## About this exercise
Copy all entries exactly, and wherever an entry holds a picture, leave that picture out.

## Records supplied
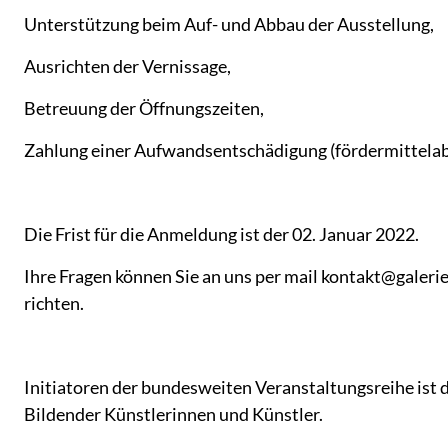
Unterstützung beim Auf- und Abbau der Ausstellung,
Ausrichten der Vernissage,
Betreuung der Öffnungszeiten,
Zahlung einer Aufwandsentschädigung (fördermittelab
Die Frist für die Anmeldung ist der 02. Januar 2022.
Ihre Fragen können Sie an uns per mail kontakt@galer
richten.
Initiatoren der bundesweiten Veranstaltungsreihe is
Bildender Künstlerinnen und Künstler.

## Solution to the exercise
Unterstützung beim Auf- und Abbau der Ausstellung,
Ausrichten der Vernissage,
Betreuung der Öffnungszeiten,
Zahlung einer Aufwandsentschädigung (fördermittelab
Die Frist für die Anmeldung ist der 02. Januar 2022.
Ihre Fragen können Sie an uns per mail kontakt@galer
richten.
Initiatoren der bundesweiten Veranstaltungsreihe is
Bildender Künstlerinnen und Künstler.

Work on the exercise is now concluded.